Rich countries are rejecting vaccine distribution reforms that would save millions of lives

The meeting at the WTO to discuss the proposal by South Africa and India to temporarily suspend intellectual property rights on drugs has ended with no official agreement reached. The talks that began Wednesday are purely informal.

The proposal is also supported, in addition to the two lead countries, by Kenya, Mozambique, Pakistan, Mongolia, Venezuela, Bolivia, Egypt and Swaziland. Italy, the United Kingdom, the United States, Australia, Japan and Switzerland are opposed.

The issue of intellectual property on drugs, tests and vaccines is of fundamental importance in the fight against Covid: with a clear legal path, the poorest countries would have the possibility of producing what they need independently, a maneuver that could potentially save millions of human lives. The differences between one part of the world and the other are already quite evident: if 40 million doses of vaccines have been distributed in the 49 richest countries, in low-income countries the distribution is stuck at 25 doses.

Covax, the WHO structure that deals with the equitable distribution of drugs in the world, is struggling. Money is scarce and the goal of two billion vaccinations by the end of the year already seems unattainable. Brussels, for its part, through the Commissioner for Health Stella Kyriakides, is studying a way to pass the surplus of vaccines ordered (2.3 billion doses) over to the countries of the Balkans and Africa. This plan, however, is still an abstraction and there is not even a shadow of concrete projects yet.

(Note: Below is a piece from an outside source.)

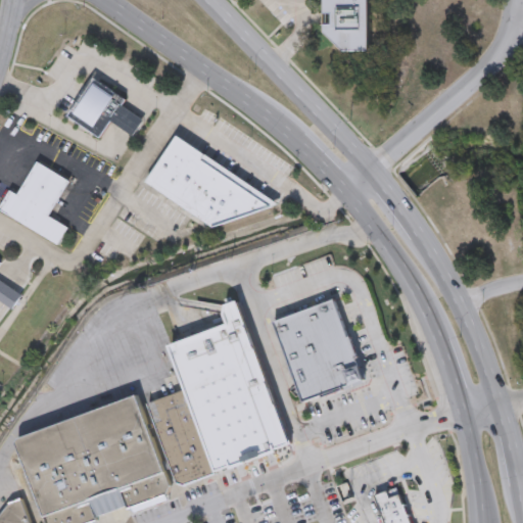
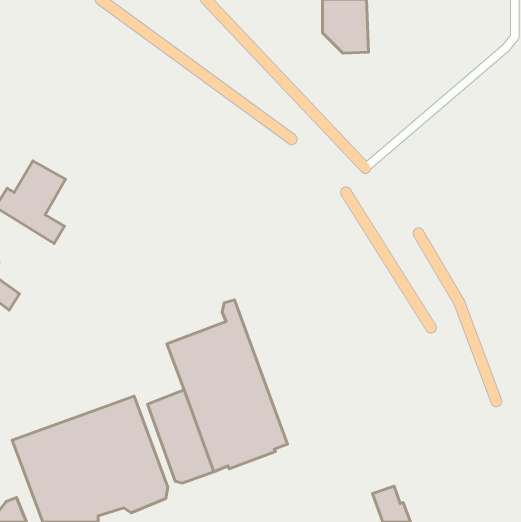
building: [64,75,141,137] -> none
building: [144,136,278,228] -> none
building: [271,298,363,400] -> none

“The pandemic has amplified and made even more evident the inequalities and imbalances between the north and the south of the world,” says Silvia Mancini, public health expert at Doctors Without Borders.

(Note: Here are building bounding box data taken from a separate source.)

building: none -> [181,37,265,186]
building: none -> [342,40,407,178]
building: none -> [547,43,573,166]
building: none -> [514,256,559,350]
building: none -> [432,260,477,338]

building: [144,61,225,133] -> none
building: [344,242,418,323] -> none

The hopes that something concrete will come out of the WTO council soon are very low.

I would say that they are not really there. It is an exchange of views between the various countries, but there will be no concrete steps forward. We are now going from postponement to postponement on this issue since October. The proposal put forward by South Africa and India is concrete and moves in the direction indicated also by the WHO, that is, if opposition to what we could call “vaccine sovereignty.”

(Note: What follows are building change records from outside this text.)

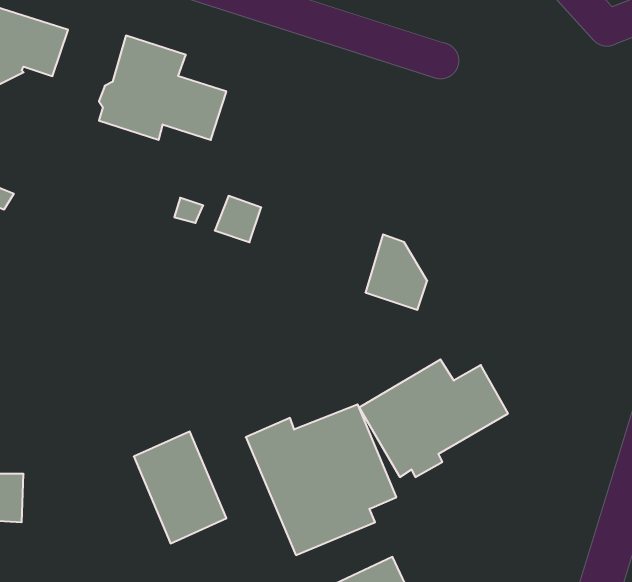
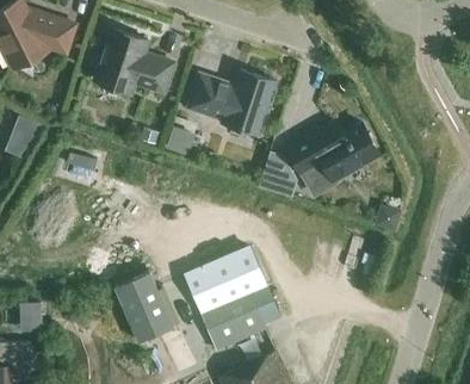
building: none -> [188,69,274,134]
building: [359,359,508,477] -> [286,119,378,192]

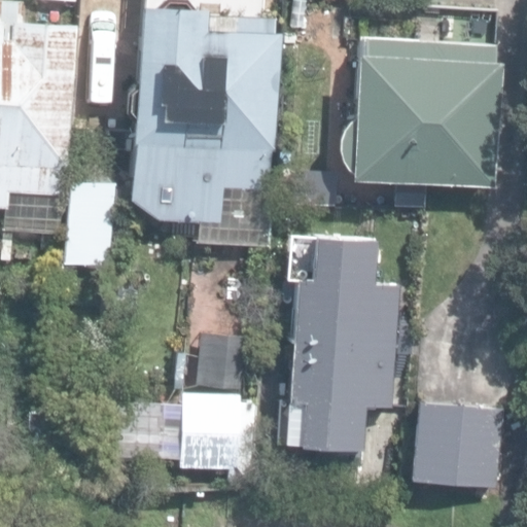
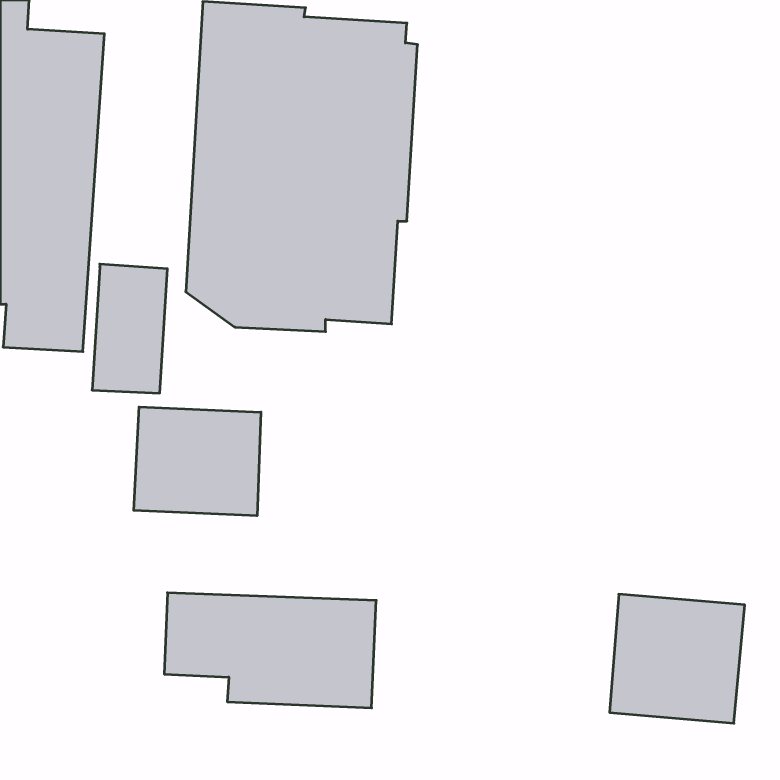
building: [349,38,498,185] -> none
building: [286,236,401,469] -> none
building: none -> [134,407,261,516]

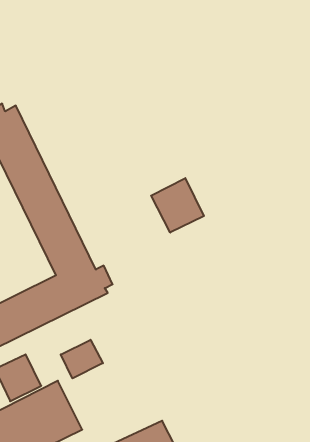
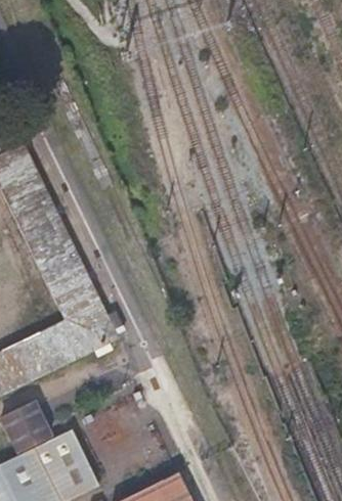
building: [151,178,204,233] -> none
building: [61,340,103,378] -> none

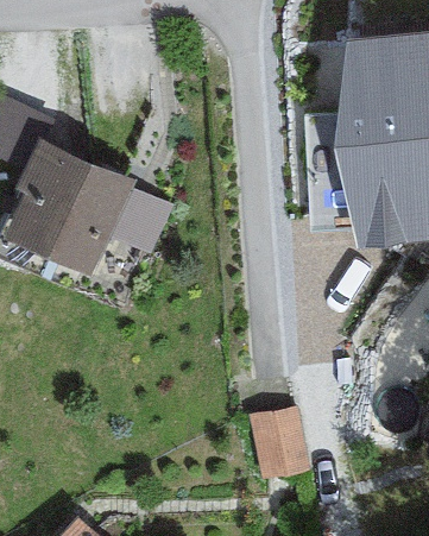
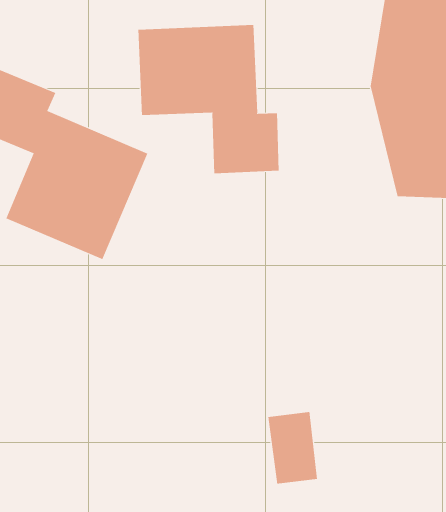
building: none -> [138,24,279,174]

European Commission President Ursula von der Leyen has written to governments to say that she will do everything to increase production of the drugs. Can this intervention also unblock the situation as regards the proposal of India and South Africa?

The approach in Europe is not to suspend intellectual property, but only to increase production. It is a different thing, then. It is an immediate question of finding agreements with multinationals. The fact is that economic interests are predominant, although here too we suffered a lot at the beginning of the pandemic. I am thinking of the fact, for example, that masks could not be found, some of which were subject to a patent. What we are doing as Doctors Without Borders is a call for global solidarity.

Universal access to medicines would also affect the duration of the pandemic, in the sense that the more people are treated, the sooner this situation can be overcome.

Yes, that’s clear. The universal availability of the vaccine is not only a matter of fairness, but also of public health. The distribution forecasts made by Covax released on Wednesday basically say that most of the production and distribution will take place in the second quarter. And if Covax reaches 3.3% coverage by the end of June, rich countries will be between 50% and 60%. Any form of supplemental supply from Covax will be key to strengthening and increasing coverage.

In your opinion, will India and South Africa succeed in the end?

India is a bit like the pharmacy of the southern hemisphere, and has a large production capacity, so much so that it is beginning to distribute medicines to neighboring countries. It certainly has a relevant role here. Now we need to understand how the geopolitics of vaccines will stand. Rich countries are making deals with each other and with multinationals, while others make do.